Swansea City academy to keep Category One status after budget cut fears
Swansea City's academy has escaped being downgraded as part of a bid to cut costs at the Championship club.
Swansea have had notable success with their youth system in recent years, with seven academy graduates in Graham Potter's first team this season.
Four of Wales' starting line-up for last month's win over Slovakia - including highly-rated winger Daniel James - were products of the system.
The academy's elite-level status had been under threat in recent weeks.
But meetings on Tuesday saw the club's hierarchy decide against making the change.
Swansea chairman Trevor Birch said: "I can confirm the club will be maintaining its academy Category One status next season."
It is not clear whether the academy will be protected beyond the 2019-20 season, with reviews of club spending ongoing.
Club bosses had been considering a significant cut in the youth budget, which could have meant downgrading the academy from the highest-ranked Category One status to Category Three.
It is understood the club's academy costs around £5m a year to run at Category One level while downgrading could have cut spending to below £1m a year.

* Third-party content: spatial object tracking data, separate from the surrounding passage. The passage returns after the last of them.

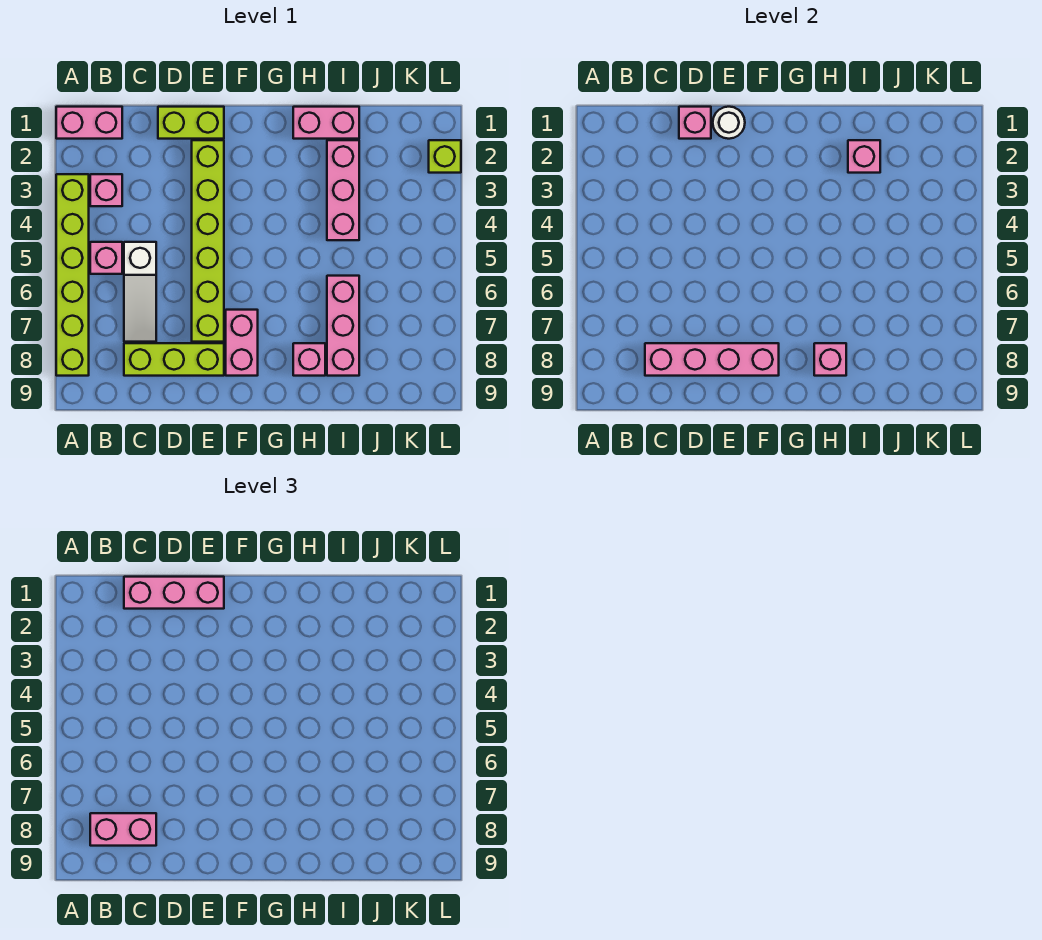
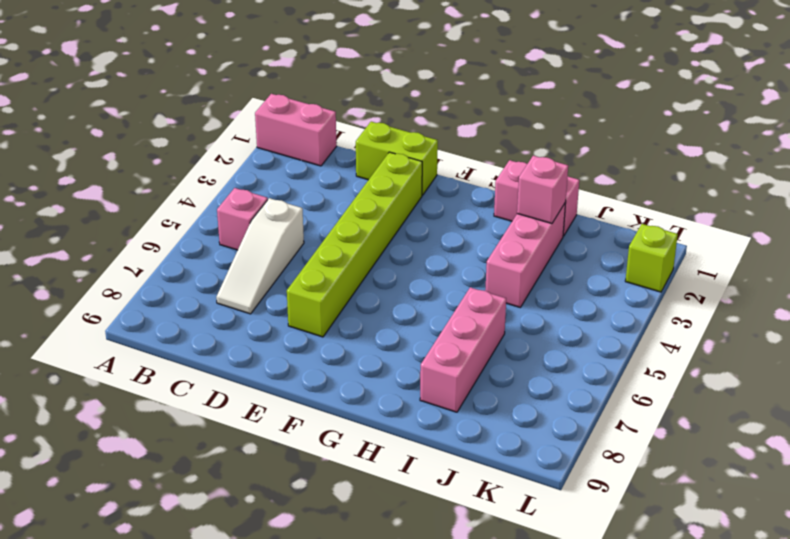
none -> lime brick A3:A8 level 1
none -> pink brick B3 level 1
none -> lime brick C8:E8 level 1

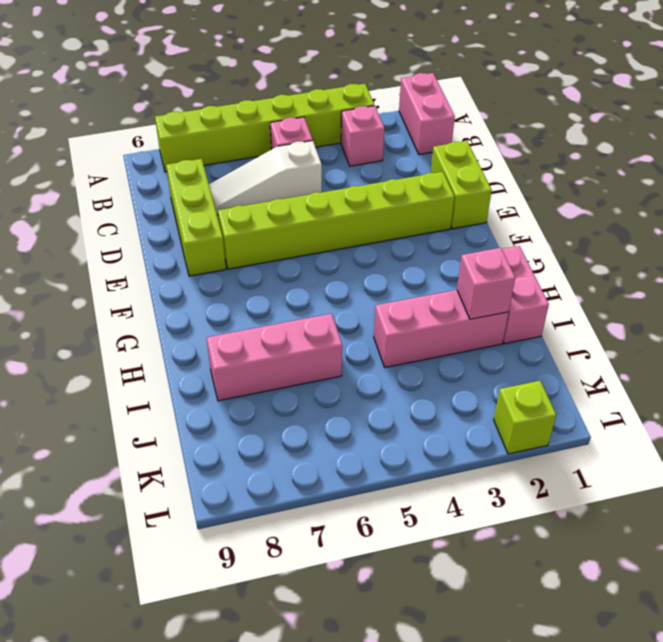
none -> pink brick F7:F8 level 1
none -> pink brick H8 level 1
none -> pink brick C8:F8 level 2

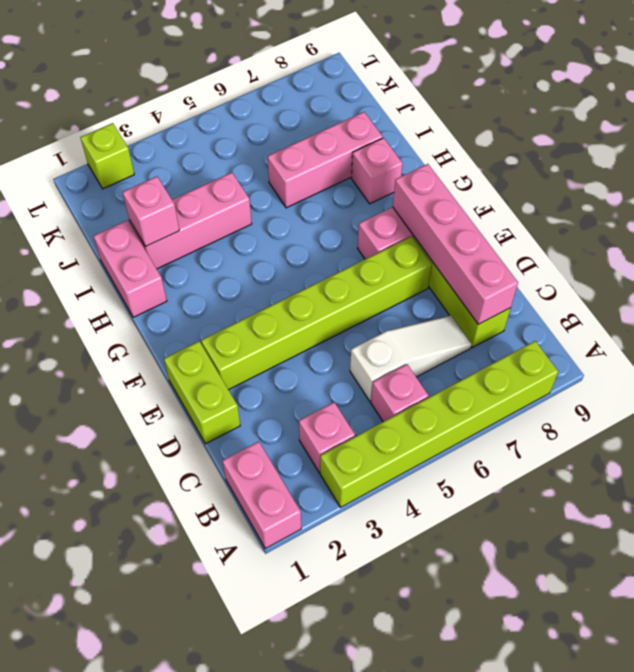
none -> pink brick D1 level 2
none -> white round brick E1 level 2
none -> pink brick H8 level 2

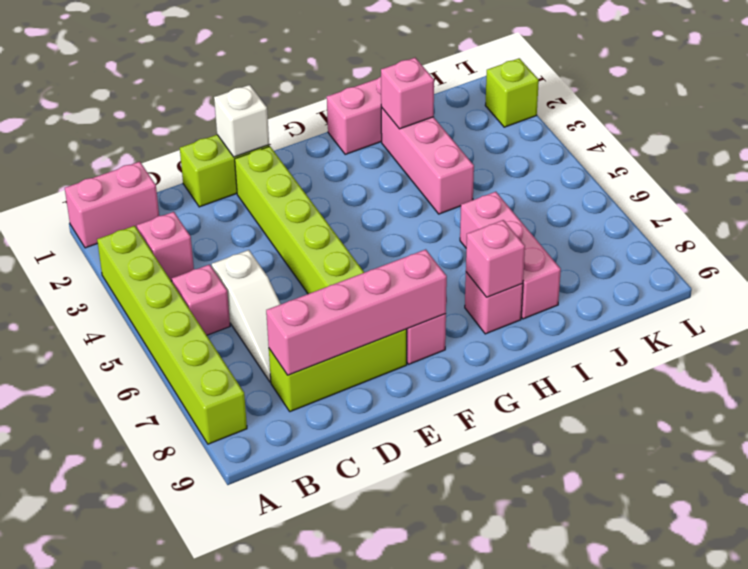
white brick E1 level 2 -> white round brick E1 level 2
none -> pink brick D1 level 2
none -> pink brick B8:C8 level 3
none -> pink brick C1:E1 level 3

Moving to a Category Two status is thought to make little difference financially.
In private, Swansea officials were keen to avoid such measures despite the need for the club to make savings across the board.

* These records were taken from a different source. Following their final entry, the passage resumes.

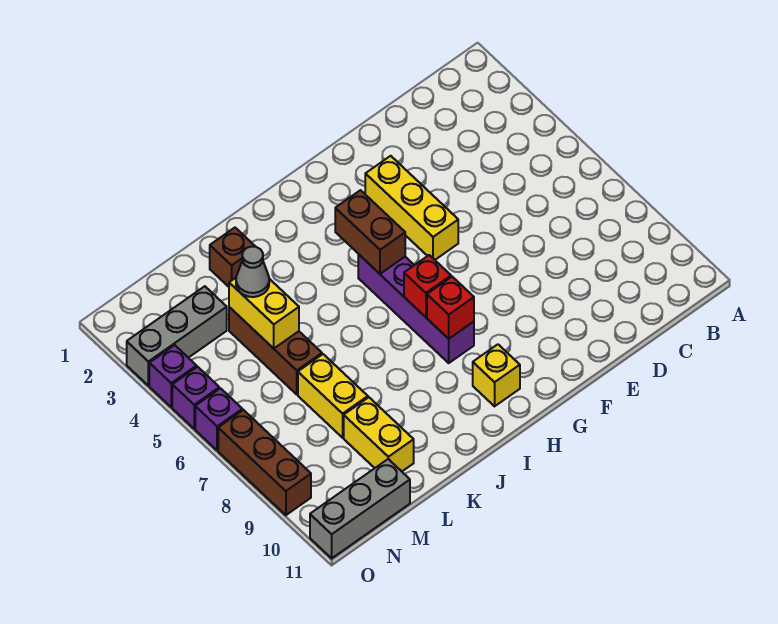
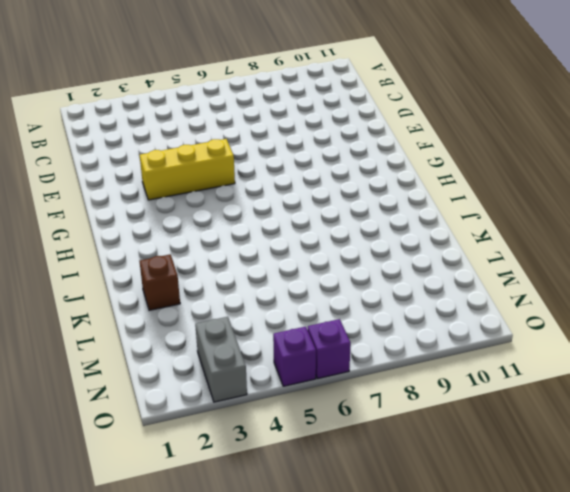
grey brick N3:O3 level 1 -> grey brick M3:O3 level 1
none -> purple brick H5:H8 level 1
none -> yellow brick H10 level 1
none -> brown brick L4:L6 level 1

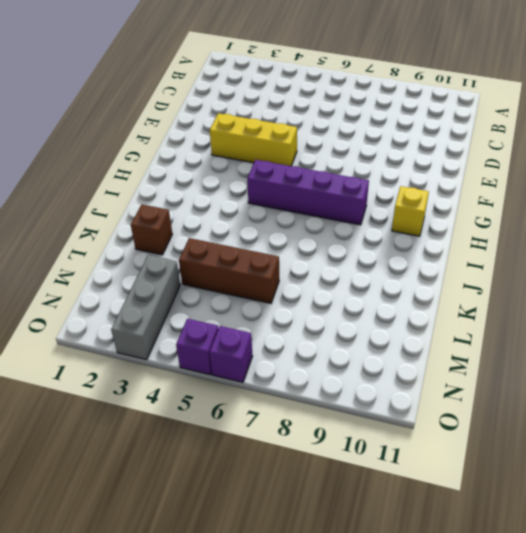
none -> yellow brick L7:L8 level 1
none -> yellow brick L9:L10 level 1
none -> grey brick M11:O11 level 1

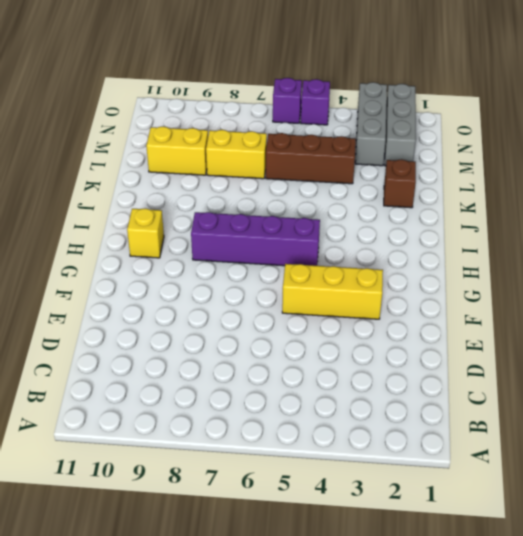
grey brick M2:O2 level 1 -> grey brick M11:O11 level 1
none -> purple brick O4 level 1
none -> brown brick O7:O9 level 1
none -> brown brick H4:H5 level 2

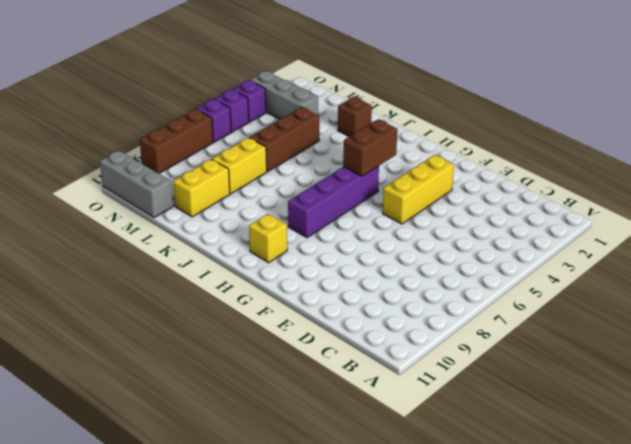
none -> red brick H7 level 2
none -> red brick H8 level 2
none -> yellow brick L4:L5 level 2

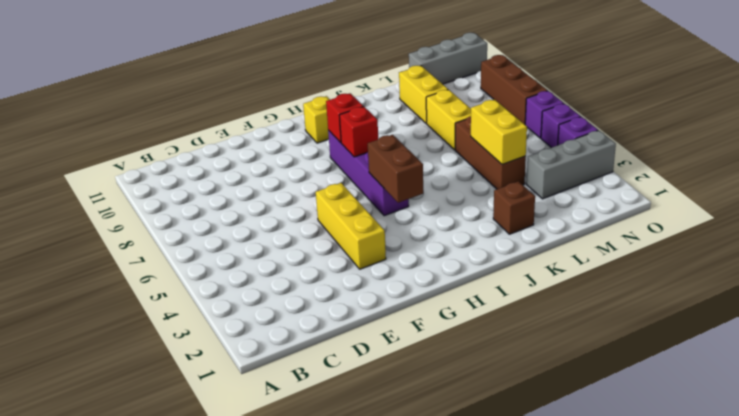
none -> grey cone L4 level 3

It is thought there will be some cuts to the academy, but not at the cost of its elite status which has produced a number of first-team players in recent years.
This season's top scorer Oli McBurnie, full-back Connor Roberts and winger James have all won international honours having played academy-grade football at the club.
However, the Championship club have been open about needing to bridge a revenue deficit of around £30m following last season's relegation from the Premier League.
Swansea's academy has more than 100 full-time and part-time staff supporting players from primary school age to the under-23s.
Downgrading would have slashed staff and player numbers and reduced the number of coaching hours as well as restricting Swansea's ability to recruit up to the age of 16.
It would have also prevented Swansea playing against fellow elite-level sides, their under-23 team having challenged for the Premier League 2 title under coaches Gary Richards and Cameron Toshack, son of former Swansea manager John.
McBurnie, James, Roberts, George Byers and Joe Rodon have all graduated from that side to play under first-team boss Potter, earning praise in the process.
Potter has supported an emphasis on youth over the past year, which has been brought about following the sale of several senior players and limited transfers in.
Swansea spent a total of £8.5m on academy training facilities in Landore near the club's Liberty Stadium home, which was completed in August 2016 and saw the club granted Category One status.